AIM -> Please convert all of the listing below into a JSON list of strings, one string per line and no blank lines. Leave the pictures out of the answer.

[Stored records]
┄┄┄┄┄┄
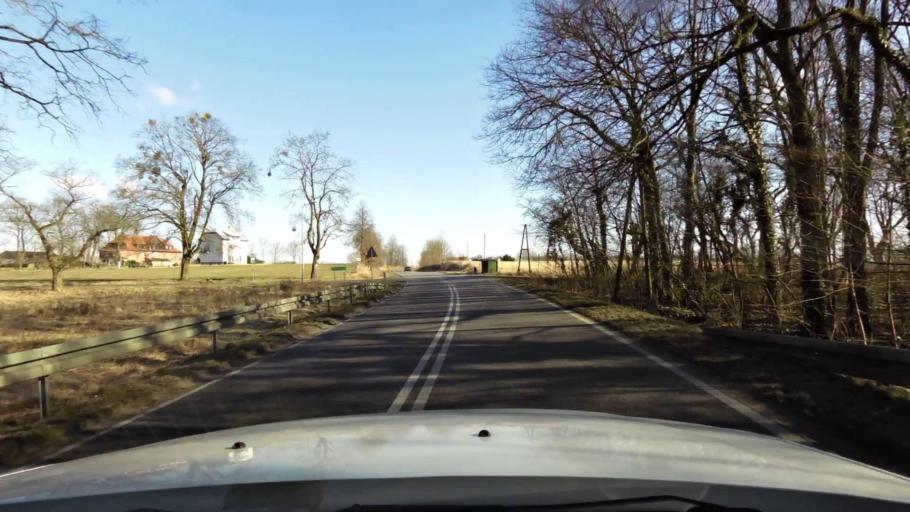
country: PL
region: West Pomeranian Voivodeship
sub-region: Powiat mysliborski
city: Barlinek
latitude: 52.9854
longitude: 15.1278
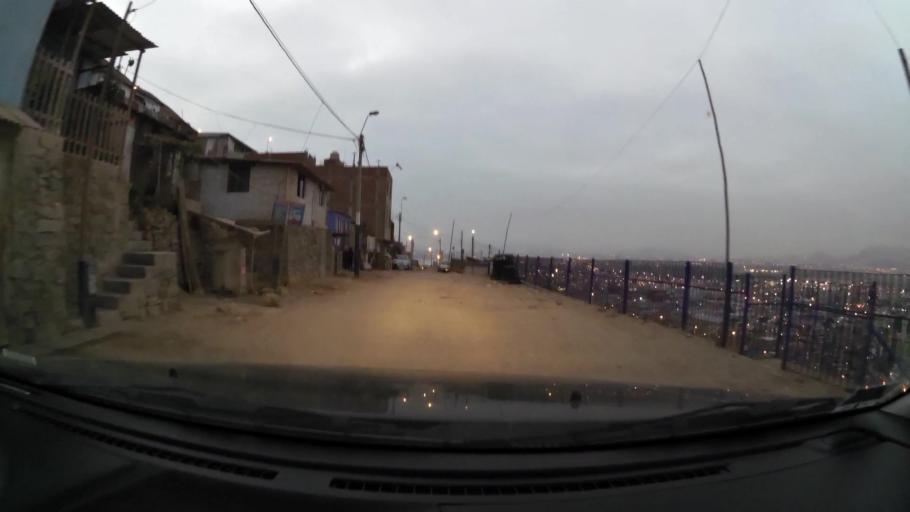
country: PE
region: Lima
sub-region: Lima
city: Surco
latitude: -12.1844
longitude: -77.0214
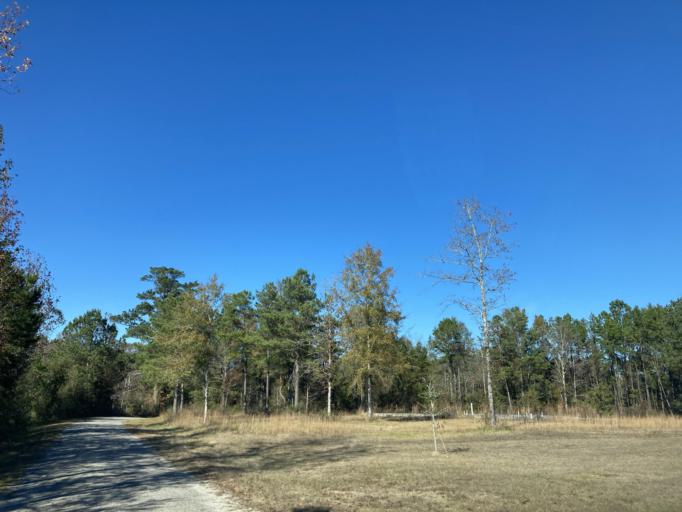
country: US
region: Mississippi
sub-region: Lamar County
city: Sumrall
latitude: 31.3002
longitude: -89.6382
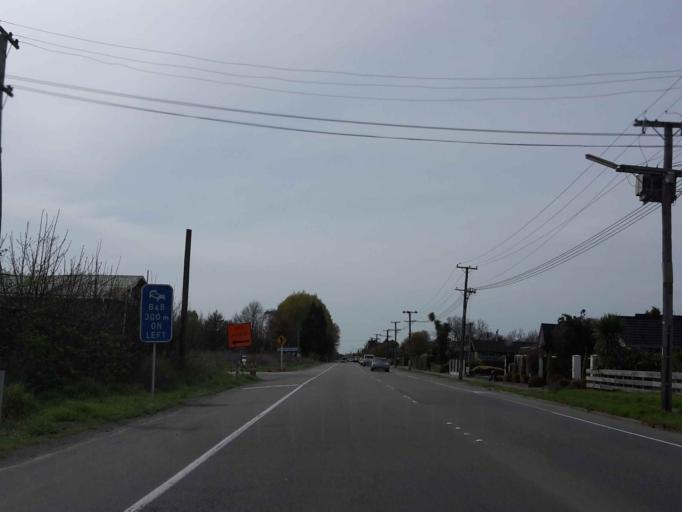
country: NZ
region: Canterbury
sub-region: Waimakariri District
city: Kaiapoi
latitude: -43.4521
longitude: 172.6160
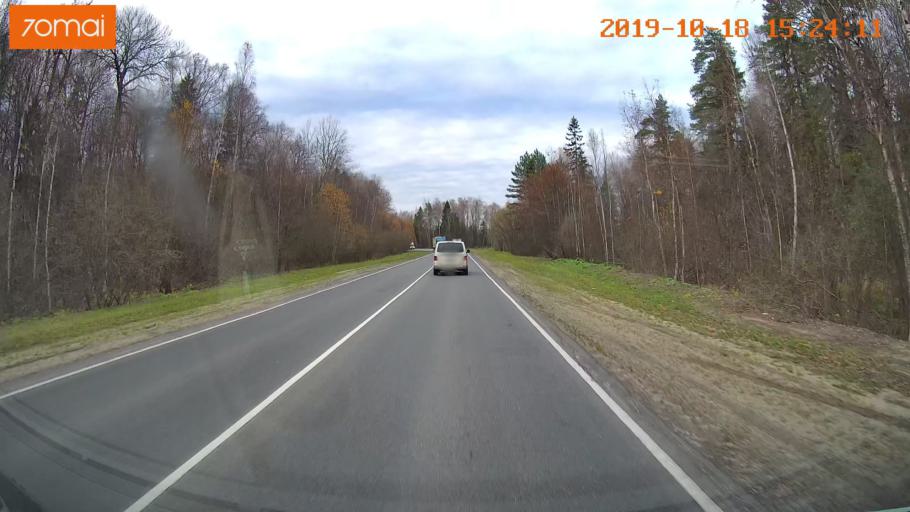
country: RU
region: Vladimir
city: Anopino
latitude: 55.7313
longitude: 40.7250
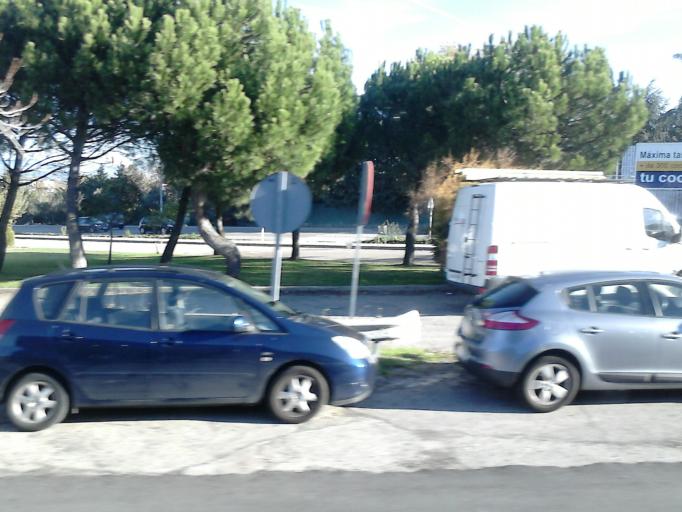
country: ES
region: Madrid
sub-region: Provincia de Madrid
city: Las Rozas de Madrid
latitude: 40.4867
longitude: -3.8674
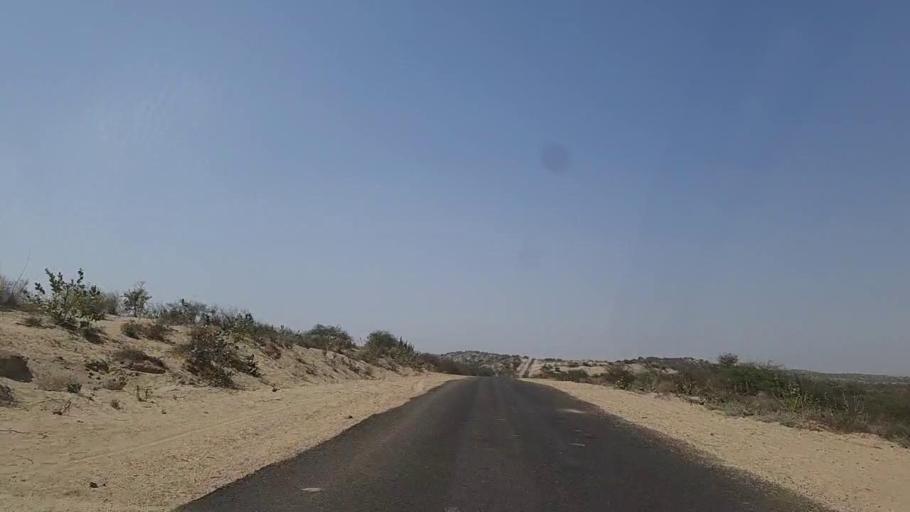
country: PK
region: Sindh
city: Diplo
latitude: 24.5624
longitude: 69.4609
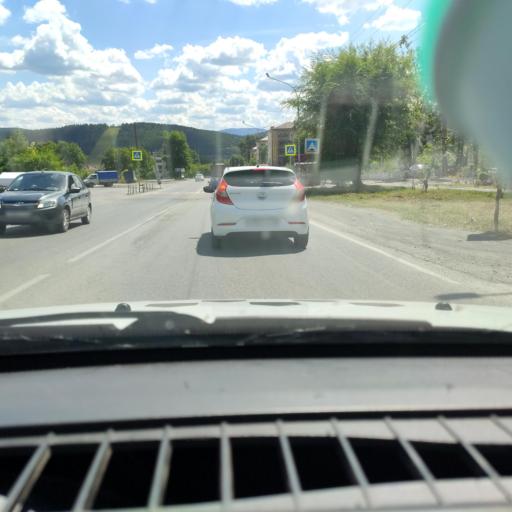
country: RU
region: Chelyabinsk
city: Satka
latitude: 55.0387
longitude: 58.9818
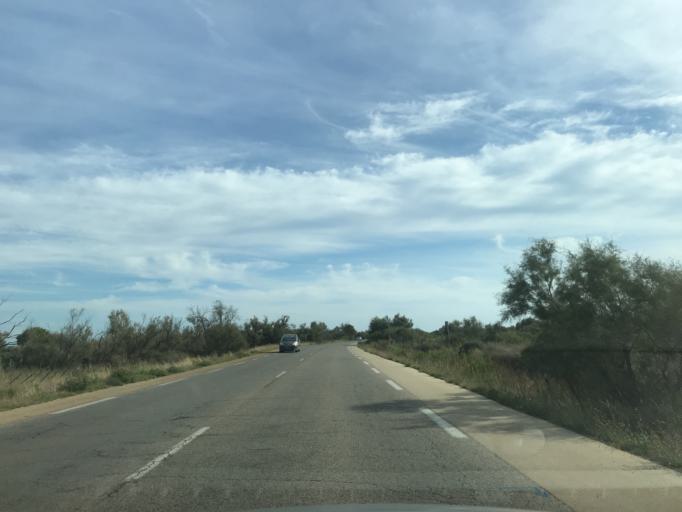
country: FR
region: Provence-Alpes-Cote d'Azur
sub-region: Departement des Bouches-du-Rhone
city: Saintes-Maries-de-la-Mer
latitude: 43.4940
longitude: 4.4033
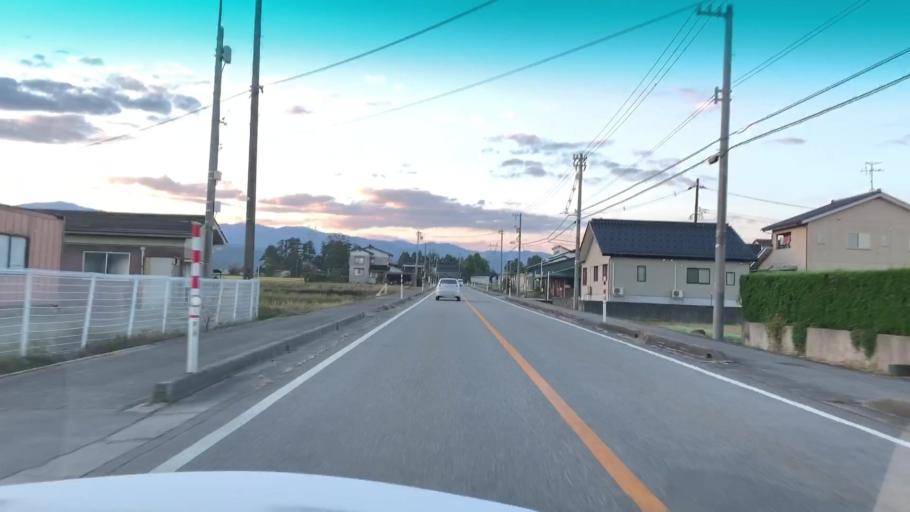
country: JP
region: Toyama
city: Kamiichi
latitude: 36.6662
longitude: 137.3276
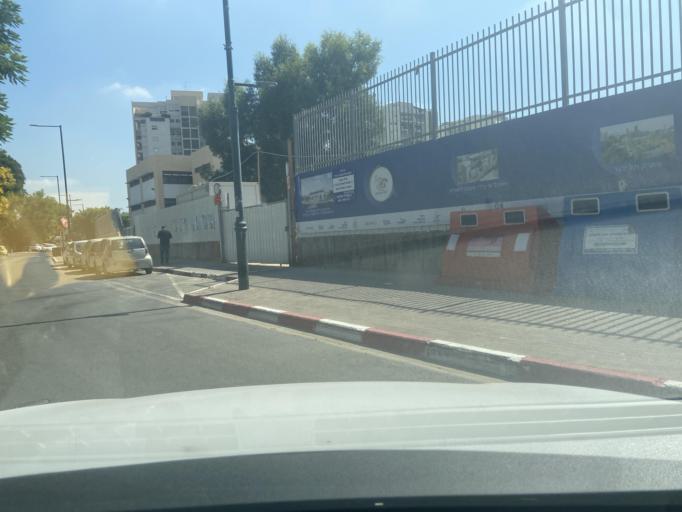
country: IL
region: Central District
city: Yehud
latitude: 32.0331
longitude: 34.8776
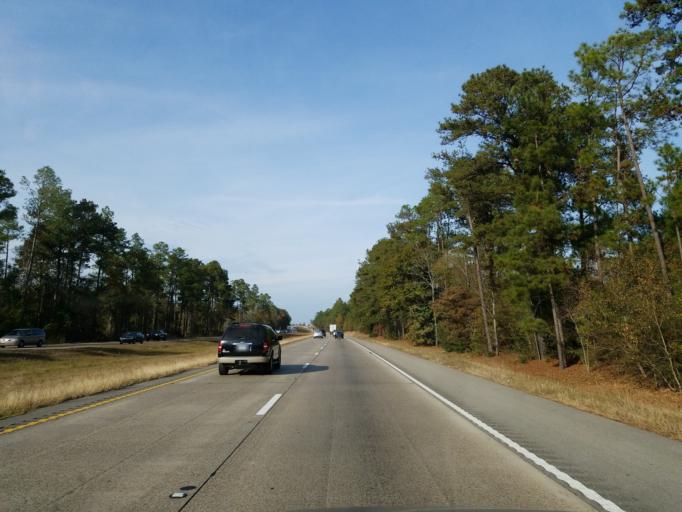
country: US
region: Mississippi
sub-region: Forrest County
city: Glendale
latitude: 31.4197
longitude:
┄┄┄┄┄┄
EXERCISE RESULT ->
[
  "country: PL",
  "region: West Pomeranian Voivodeship",
  "sub-region: Powiat mysliborski",
  "city: Barlinek",
  "latitude: 52.9854",
  "longitude: 15.1278",
  "country: PE",
  "region: Lima",
  "sub-region: Lima",
  "city: Surco",
  "latitude: -12.1844",
  "longitude: -77.0214",
  "country: US",
  "region: Mississippi",
  "sub-region: Lamar County",
  "city: Sumrall",
  "latitude: 31.3002",
  "longitude: -89.6382",
  "country: NZ",
  "region: Canterbury",
  "sub-region: Waimakariri District",
  "city: Kaiapoi",
  "latitude: -43.4521",
  "longitude: 172.6160",
  "country: RU",
  "region: Vladimir",
  "city: Anopino",
  "latitude: 55.7313",
  "longitude: 40.7250",
  "country: ES",
  "region: Madrid",
  "sub-region: Provincia de Madrid",
  "city: Las Rozas de Madrid",
  "latitude: 40.4867",
  "longitude: -3.8674",
  "country: PK",
  "region: Sindh",
  "city: Diplo",
  "latitude: 24.5624",
  "longitude: 69.4609",
  "country: RU",
  "region: Chelyabinsk",
  "city: Satka",
  "latitude: 55.0387",
  "longitude: 58.9818",
  "country: FR",
  "region: Provence-Alpes-Cote d'Azur",
  "sub-region: Departement des Bouches-du-Rhone",
  "city: Saintes-Maries-de-la-Mer",
  "latitude: 43.4940",
  "longitude: 4.4033",
  "country: JP",
  "region: Toyama",
  "city: Kamiichi",
  "latitude: 36.6662",
  "longitude: 137.3276",
  "country: IL",
  "region: Central District",
  "city: Yehud",
  "latitude: 32.0331",
  "longitude: 34.8776",
  "country: US",
  "region: Mississippi",
  "sub-region: Forrest County",
  "city: Glendale",
  "latitude: 31.4197",
  "longitude:"
]